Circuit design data

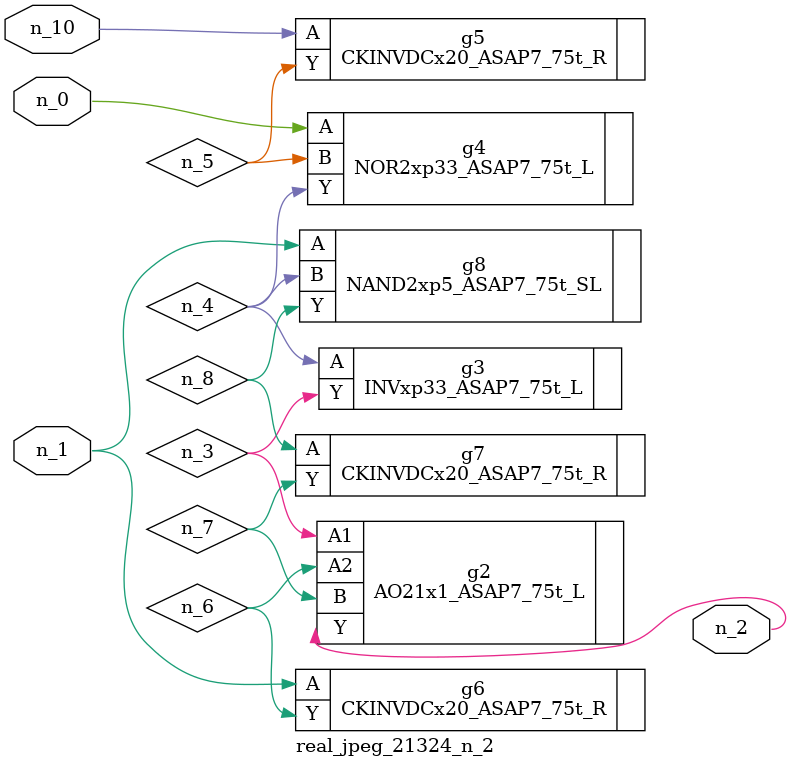
<source format=v>
module real_jpeg_21324_n_2 (n_1, n_10, n_0, n_2);

input n_1;
input n_10;
input n_0;

output n_2;

wire n_5;
wire n_4;
wire n_8;
wire n_6;
wire n_7;
wire n_3;

NOR2xp33_ASAP7_75t_L g4 ( 
.A(n_0),
.B(n_5),
.Y(n_4)
);

CKINVDCx20_ASAP7_75t_R g6 ( 
.A(n_1),
.Y(n_6)
);

NAND2xp5_ASAP7_75t_SL g8 ( 
.A(n_1),
.B(n_4),
.Y(n_8)
);

AO21x1_ASAP7_75t_L g2 ( 
.A1(n_3),
.A2(n_6),
.B(n_7),
.Y(n_2)
);

INVxp33_ASAP7_75t_L g3 ( 
.A(n_4),
.Y(n_3)
);

CKINVDCx20_ASAP7_75t_R g7 ( 
.A(n_8),
.Y(n_7)
);

CKINVDCx20_ASAP7_75t_R g5 ( 
.A(n_10),
.Y(n_5)
);


endmodule
</source>
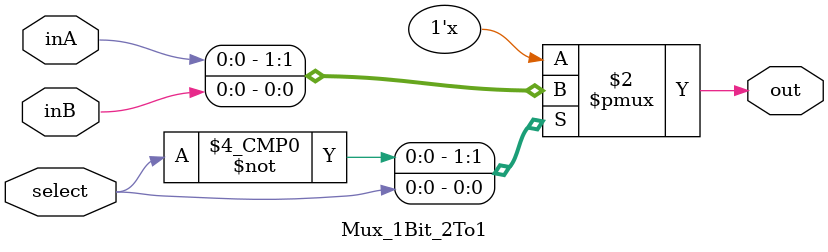
<source format=v>
`timescale 1ns / 1ps


module Mux_1Bit_2To1(out, inA, inB, select);

    
    input inA;
    input inB;
    input select;

    output reg out;
    
    
    always @(*)begin 
    
        case (select)
        
            1'b0:
            begin
                out <= inA;
            end

            1'b1:
            begin
                out <= inB;
            end


        endcase



    end

endmodule

</source>
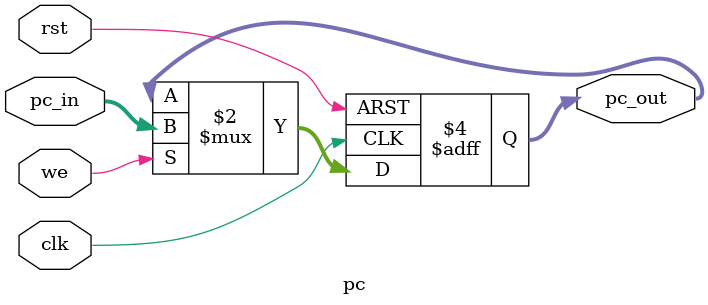
<source format=v>
`timescale 1ns / 1ps


module pc #(parameter WIDTH = 32)
    (input  clk,rst,we, //enable
    input   [WIDTH-1:0] pc_in,
    output  reg [WIDTH-1:0] pc_out
    );

    always @(posedge clk, posedge rst)
        if(rst)
            pc_out <= 0;
        else if(we)
            pc_out <= pc_in;

endmodule

</source>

== What the task asks ==
What is needed is every record above printed exactly, with no pictures.

== Exercise response ==
<source format=v>
module real_jpeg_21324_n_2 (n_1, n_10, n_0, n_2);

input n_1;
input n_10;
input n_0;

output n_2;

wire n_5;
wire n_4;
wire n_8;
wire n_6;
wire n_7;
wire n_3;

NOR2xp33_ASAP7_75t_L g4 ( 
.A(n_0),
.B(n_5),
.Y(n_4)
);

CKINVDCx20_ASAP7_75t_R g6 ( 
.A(n_1),
.Y(n_6)
);

NAND2xp5_ASAP7_75t_SL g8 ( 
.A(n_1),
.B(n_4),
.Y(n_8)
);

AO21x1_ASAP7_75t_L g2 ( 
.A1(n_3),
.A2(n_6),
.B(n_7),
.Y(n_2)
);

INVxp33_ASAP7_75t_L g3 ( 
.A(n_4),
.Y(n_3)
);

CKINVDCx20_ASAP7_75t_R g7 ( 
.A(n_8),
.Y(n_7)
);

CKINVDCx20_ASAP7_75t_R g5 ( 
.A(n_10),
.Y(n_5)
);


endmodule
</source>
<source format=v>
`timescale 1ns / 1ps


module Mux_1Bit_2To1(out, inA, inB, select);

    
    input inA;
    input inB;
    input select;

    output reg out;
    
    
    always @(*)begin 
    
        case (select)
        
            1'b0:
            begin
                out <= inA;
            end

            1'b1:
            begin
                out <= inB;
            end


        endcase



    end

endmodule

</source>
<source format=v>
`timescale 1ns / 1ps


module pc #(parameter WIDTH = 32)
    (input  clk,rst,we, //enable
    input   [WIDTH-1:0] pc_in,
    output  reg [WIDTH-1:0] pc_out
    );

    always @(posedge clk, posedge rst)
        if(rst)
            pc_out <= 0;
        else if(we)
            pc_out <= pc_in;

endmodule

</source>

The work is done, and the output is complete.